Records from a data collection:
********

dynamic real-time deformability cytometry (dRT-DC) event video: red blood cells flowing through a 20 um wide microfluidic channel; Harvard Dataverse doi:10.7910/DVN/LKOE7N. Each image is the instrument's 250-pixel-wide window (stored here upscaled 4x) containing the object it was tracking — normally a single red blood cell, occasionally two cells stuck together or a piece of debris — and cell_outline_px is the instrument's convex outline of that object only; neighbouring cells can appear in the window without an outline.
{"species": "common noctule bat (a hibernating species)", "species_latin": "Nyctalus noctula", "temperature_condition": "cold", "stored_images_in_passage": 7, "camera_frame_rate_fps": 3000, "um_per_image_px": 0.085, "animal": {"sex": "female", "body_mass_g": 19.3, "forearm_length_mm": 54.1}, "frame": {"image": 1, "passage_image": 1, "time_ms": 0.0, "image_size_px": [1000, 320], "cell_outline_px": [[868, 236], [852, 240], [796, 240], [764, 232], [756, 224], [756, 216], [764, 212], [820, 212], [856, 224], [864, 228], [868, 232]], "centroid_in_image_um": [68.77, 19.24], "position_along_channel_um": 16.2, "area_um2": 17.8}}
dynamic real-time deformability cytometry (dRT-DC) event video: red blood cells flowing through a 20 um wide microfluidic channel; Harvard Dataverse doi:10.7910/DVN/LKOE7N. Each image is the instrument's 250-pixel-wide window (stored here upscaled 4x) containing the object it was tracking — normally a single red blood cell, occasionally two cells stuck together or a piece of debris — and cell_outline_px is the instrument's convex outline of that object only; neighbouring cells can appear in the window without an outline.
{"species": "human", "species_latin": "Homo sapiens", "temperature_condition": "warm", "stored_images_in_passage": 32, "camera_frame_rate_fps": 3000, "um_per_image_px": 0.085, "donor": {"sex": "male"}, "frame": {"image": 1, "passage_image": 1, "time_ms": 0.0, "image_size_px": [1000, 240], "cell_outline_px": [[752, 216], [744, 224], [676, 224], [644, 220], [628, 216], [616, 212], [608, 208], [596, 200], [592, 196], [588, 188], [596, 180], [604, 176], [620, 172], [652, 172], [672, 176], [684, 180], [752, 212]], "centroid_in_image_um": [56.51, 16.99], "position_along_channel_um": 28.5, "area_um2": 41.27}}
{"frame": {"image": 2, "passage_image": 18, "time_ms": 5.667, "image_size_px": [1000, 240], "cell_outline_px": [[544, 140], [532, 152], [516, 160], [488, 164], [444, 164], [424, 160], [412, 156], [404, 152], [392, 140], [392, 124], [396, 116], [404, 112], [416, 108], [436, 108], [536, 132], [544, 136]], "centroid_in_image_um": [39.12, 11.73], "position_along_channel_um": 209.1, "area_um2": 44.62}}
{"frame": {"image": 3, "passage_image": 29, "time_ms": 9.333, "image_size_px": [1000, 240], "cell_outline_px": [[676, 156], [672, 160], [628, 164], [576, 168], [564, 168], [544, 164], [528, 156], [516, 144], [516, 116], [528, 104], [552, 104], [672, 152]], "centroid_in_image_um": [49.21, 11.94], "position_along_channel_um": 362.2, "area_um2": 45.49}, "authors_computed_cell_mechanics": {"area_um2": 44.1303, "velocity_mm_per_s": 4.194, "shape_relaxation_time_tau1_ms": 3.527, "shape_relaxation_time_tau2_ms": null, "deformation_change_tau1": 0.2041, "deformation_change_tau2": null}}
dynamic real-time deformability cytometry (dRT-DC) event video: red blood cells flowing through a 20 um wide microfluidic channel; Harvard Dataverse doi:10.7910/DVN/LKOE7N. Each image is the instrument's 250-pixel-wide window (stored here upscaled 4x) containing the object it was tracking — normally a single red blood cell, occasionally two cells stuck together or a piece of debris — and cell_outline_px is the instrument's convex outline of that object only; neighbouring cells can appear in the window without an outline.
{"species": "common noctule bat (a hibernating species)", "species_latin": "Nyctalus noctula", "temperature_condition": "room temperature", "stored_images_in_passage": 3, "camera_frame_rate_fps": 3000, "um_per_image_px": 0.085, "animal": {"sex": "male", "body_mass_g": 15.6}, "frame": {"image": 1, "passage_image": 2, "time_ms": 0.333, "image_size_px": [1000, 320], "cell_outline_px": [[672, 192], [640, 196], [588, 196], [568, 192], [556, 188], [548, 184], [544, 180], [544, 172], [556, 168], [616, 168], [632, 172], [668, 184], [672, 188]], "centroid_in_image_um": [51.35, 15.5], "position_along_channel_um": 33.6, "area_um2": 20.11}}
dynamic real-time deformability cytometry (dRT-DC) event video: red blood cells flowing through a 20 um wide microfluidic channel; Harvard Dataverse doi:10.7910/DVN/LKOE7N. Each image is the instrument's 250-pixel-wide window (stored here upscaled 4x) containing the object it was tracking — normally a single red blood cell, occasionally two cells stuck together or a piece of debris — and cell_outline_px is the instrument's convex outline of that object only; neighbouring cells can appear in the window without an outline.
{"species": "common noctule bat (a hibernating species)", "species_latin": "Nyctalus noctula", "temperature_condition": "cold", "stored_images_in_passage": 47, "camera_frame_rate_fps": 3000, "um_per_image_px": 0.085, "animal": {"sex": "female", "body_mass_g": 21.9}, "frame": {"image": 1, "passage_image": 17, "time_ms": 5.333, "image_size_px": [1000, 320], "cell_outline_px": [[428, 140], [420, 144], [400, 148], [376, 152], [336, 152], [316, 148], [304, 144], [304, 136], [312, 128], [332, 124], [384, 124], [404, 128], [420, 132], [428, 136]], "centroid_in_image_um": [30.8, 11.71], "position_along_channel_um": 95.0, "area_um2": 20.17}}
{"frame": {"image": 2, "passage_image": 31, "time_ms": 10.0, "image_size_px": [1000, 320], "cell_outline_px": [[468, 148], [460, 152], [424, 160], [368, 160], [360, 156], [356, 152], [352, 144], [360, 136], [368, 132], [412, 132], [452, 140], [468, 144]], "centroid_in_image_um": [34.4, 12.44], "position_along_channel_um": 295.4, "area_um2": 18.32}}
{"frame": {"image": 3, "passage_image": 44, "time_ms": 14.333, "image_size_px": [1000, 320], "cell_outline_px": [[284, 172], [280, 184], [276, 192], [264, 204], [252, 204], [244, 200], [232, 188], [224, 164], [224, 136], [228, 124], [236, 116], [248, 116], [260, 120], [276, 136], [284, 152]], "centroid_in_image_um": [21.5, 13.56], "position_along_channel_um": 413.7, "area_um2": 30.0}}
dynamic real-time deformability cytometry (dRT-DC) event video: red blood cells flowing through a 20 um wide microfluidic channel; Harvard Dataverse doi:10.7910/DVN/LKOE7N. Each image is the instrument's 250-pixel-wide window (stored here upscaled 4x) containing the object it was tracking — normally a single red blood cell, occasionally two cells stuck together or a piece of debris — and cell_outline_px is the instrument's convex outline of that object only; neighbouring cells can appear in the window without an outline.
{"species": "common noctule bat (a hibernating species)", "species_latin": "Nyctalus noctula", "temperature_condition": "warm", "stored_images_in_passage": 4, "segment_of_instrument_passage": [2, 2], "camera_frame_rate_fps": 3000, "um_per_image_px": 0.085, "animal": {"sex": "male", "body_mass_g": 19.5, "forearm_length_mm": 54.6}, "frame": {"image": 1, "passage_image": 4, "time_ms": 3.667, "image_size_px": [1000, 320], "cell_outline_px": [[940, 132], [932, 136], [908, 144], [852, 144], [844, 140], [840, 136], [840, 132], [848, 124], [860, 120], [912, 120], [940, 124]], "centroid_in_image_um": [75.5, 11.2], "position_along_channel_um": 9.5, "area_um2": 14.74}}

********

TASK DIRECTIONS :: Every record should be repeated exactly; please leave none out.

THE RESPONSE ::
dynamic real-time deformability cytometry (dRT-DC) event video: red blood cells flowing through a 20 um wide microfluidic channel; Harvard Dataverse doi:10.7910/DVN/LKOE7N. Each image is the instrument's 250-pixel-wide window (stored here upscaled 4x) containing the object it was tracking — normally a single red blood cell, occasionally two cells stuck together or a piece of debris — and cell_outline_px is the instrument's convex outline of that object only; neighbouring cells can appear in the window without an outline.
{"species": "common noctule bat (a hibernating species)", "species_latin": "Nyctalus noctula", "temperature_condition": "cold", "stored_images_in_passage": 7, "camera_frame_rate_fps": 3000, "um_per_image_px": 0.085, "animal": {"sex": "female", "body_mass_g": 19.3, "forearm_length_mm": 54.1}, "frame": {"image": 1, "passage_image": 1, "time_ms": 0.0, "image_size_px": [1000, 320], "cell_outline_px": [[868, 236], [852, 240], [796, 240], [764, 232], [756, 224], [756, 216], [764, 212], [820, 212], [856, 224], [864, 228], [868, 232]], "centroid_in_image_um": [68.77, 19.24], "position_along_channel_um": 16.2, "area_um2": 17.8}}
dynamic real-time deformability cytometry (dRT-DC) event video: red blood cells flowing through a 20 um wide microfluidic channel; Harvard Dataverse doi:10.7910/DVN/LKOE7N. Each image is the instrument's 250-pixel-wide window (stored here upscaled 4x) containing the object it was tracking — normally a single red blood cell, occasionally two cells stuck together or a piece of debris — and cell_outline_px is the instrument's convex outline of that object only; neighbouring cells can appear in the window without an outline.
{"species": "human", "species_latin": "Homo sapiens", "temperature_condition": "warm", "stored_images_in_passage": 32, "camera_frame_rate_fps": 3000, "um_per_image_px": 0.085, "donor": {"sex": "male"}, "frame": {"image": 1, "passage_image": 1, "time_ms": 0.0, "image_size_px": [1000, 240], "cell_outline_px": [[752, 216], [744, 224], [676, 224], [644, 220], [628, 216], [616, 212], [608, 208], [596, 200], [592, 196], [588, 188], [596, 180], [604, 176], [620, 172], [652, 172], [672, 176], [684, 180], [752, 212]], "centroid_in_image_um": [56.51, 16.99], "position_along_channel_um": 28.5, "area_um2": 41.27}}
{"frame": {"image": 2, "passage_image": 18, "time_ms": 5.667, "image_size_px": [1000, 240], "cell_outline_px": [[544, 140], [532, 152], [516, 160], [488, 164], [444, 164], [424, 160], [412, 156], [404, 152], [392, 140], [392, 124], [396, 116], [404, 112], [416, 108], [436, 108], [536, 132], [544, 136]], "centroid_in_image_um": [39.12, 11.73], "position_along_channel_um": 209.1, "area_um2": 44.62}}
{"frame": {"image": 3, "passage_image": 29, "time_ms": 9.333, "image_size_px": [1000, 240], "cell_outline_px": [[676, 156], [672, 160], [628, 164], [576, 168], [564, 168], [544, 164], [528, 156], [516, 144], [516, 116], [528, 104], [552, 104], [672, 152]], "centroid_in_image_um": [49.21, 11.94], "position_along_channel_um": 362.2, "area_um2": 45.49}, "authors_computed_cell_mechanics": {"area_um2": 44.1303, "velocity_mm_per_s": 4.194, "shape_relaxation_time_tau1_ms": 3.527, "shape_relaxation_time_tau2_ms": null, "deformation_change_tau1": 0.2041, "deformation_change_tau2": null}}
dynamic real-time deformability cytometry (dRT-DC) event video: red blood cells flowing through a 20 um wide microfluidic channel; Harvard Dataverse doi:10.7910/DVN/LKOE7N. Each image is the instrument's 250-pixel-wide window (stored here upscaled 4x) containing the object it was tracking — normally a single red blood cell, occasionally two cells stuck together or a piece of debris — and cell_outline_px is the instrument's convex outline of that object only; neighbouring cells can appear in the window without an outline.
{"species": "common noctule bat (a hibernating species)", "species_latin": "Nyctalus noctula", "temperature_condition": "room temperature", "stored_images_in_passage": 3, "camera_frame_rate_fps": 3000, "um_per_image_px": 0.085, "animal": {"sex": "male", "body_mass_g": 15.6}, "frame": {"image": 1, "passage_image": 2, "time_ms": 0.333, "image_size_px": [1000, 320], "cell_outline_px": [[672, 192], [640, 196], [588, 196], [568, 192], [556, 188], [548, 184], [544, 180], [544, 172], [556, 168], [616, 168], [632, 172], [668, 184], [672, 188]], "centroid_in_image_um": [51.35, 15.5], "position_along_channel_um": 33.6, "area_um2": 20.11}}
dynamic real-time deformability cytometry (dRT-DC) event video: red blood cells flowing through a 20 um wide microfluidic channel; Harvard Dataverse doi:10.7910/DVN/LKOE7N. Each image is the instrument's 250-pixel-wide window (stored here upscaled 4x) containing the object it was tracking — normally a single red blood cell, occasionally two cells stuck together or a piece of debris — and cell_outline_px is the instrument's convex outline of that object only; neighbouring cells can appear in the window without an outline.
{"species": "common noctule bat (a hibernating species)", "species_latin": "Nyctalus noctula", "temperature_condition": "cold", "stored_images_in_passage": 47, "camera_frame_rate_fps": 3000, "um_per_image_px": 0.085, "animal": {"sex": "female", "body_mass_g": 21.9}, "frame": {"image": 1, "passage_image": 17, "time_ms": 5.333, "image_size_px": [1000, 320], "cell_outline_px": [[428, 140], [420, 144], [400, 148], [376, 152], [336, 152], [316, 148], [304, 144], [304, 136], [312, 128], [332, 124], [384, 124], [404, 128], [420, 132], [428, 136]], "centroid_in_image_um": [30.8, 11.71], "position_along_channel_um": 95.0, "area_um2": 20.17}}
{"frame": {"image": 2, "passage_image": 31, "time_ms": 10.0, "image_size_px": [1000, 320], "cell_outline_px": [[468, 148], [460, 152], [424, 160], [368, 160], [360, 156], [356, 152], [352, 144], [360, 136], [368, 132], [412, 132], [452, 140], [468, 144]], "centroid_in_image_um": [34.4, 12.44], "position_along_channel_um": 295.4, "area_um2": 18.32}}
{"frame": {"image": 3, "passage_image": 44, "time_ms": 14.333, "image_size_px": [1000, 320], "cell_outline_px": [[284, 172], [280, 184], [276, 192], [264, 204], [252, 204], [244, 200], [232, 188], [224, 164], [224, 136], [228, 124], [236, 116], [248, 116], [260, 120], [276, 136], [284, 152]], "centroid_in_image_um": [21.5, 13.56], "position_along_channel_um": 413.7, "area_um2": 30.0}}
dynamic real-time deformability cytometry (dRT-DC) event video: red blood cells flowing through a 20 um wide microfluidic channel; Harvard Dataverse doi:10.7910/DVN/LKOE7N. Each image is the instrument's 250-pixel-wide window (stored here upscaled 4x) containing the object it was tracking — normally a single red blood cell, occasionally two cells stuck together or a piece of debris — and cell_outline_px is the instrument's convex outline of that object only; neighbouring cells can appear in the window without an outline.
{"species": "common noctule bat (a hibernating species)", "species_latin": "Nyctalus noctula", "temperature_condition": "warm", "stored_images_in_passage": 4, "segment_of_instrument_passage": [2, 2], "camera_frame_rate_fps": 3000, "um_per_image_px": 0.085, "animal": {"sex": "male", "body_mass_g": 19.5, "forearm_length_mm": 54.6}, "frame": {"image": 1, "passage_image": 4, "time_ms": 3.667, "image_size_px": [1000, 320], "cell_outline_px": [[940, 132], [932, 136], [908, 144], [852, 144], [844, 140], [840, 136], [840, 132], [848, 124], [860, 120], [912, 120], [940, 124]], "centroid_in_image_um": [75.5, 11.2], "position_along_channel_um": 9.5, "area_um2": 14.74}}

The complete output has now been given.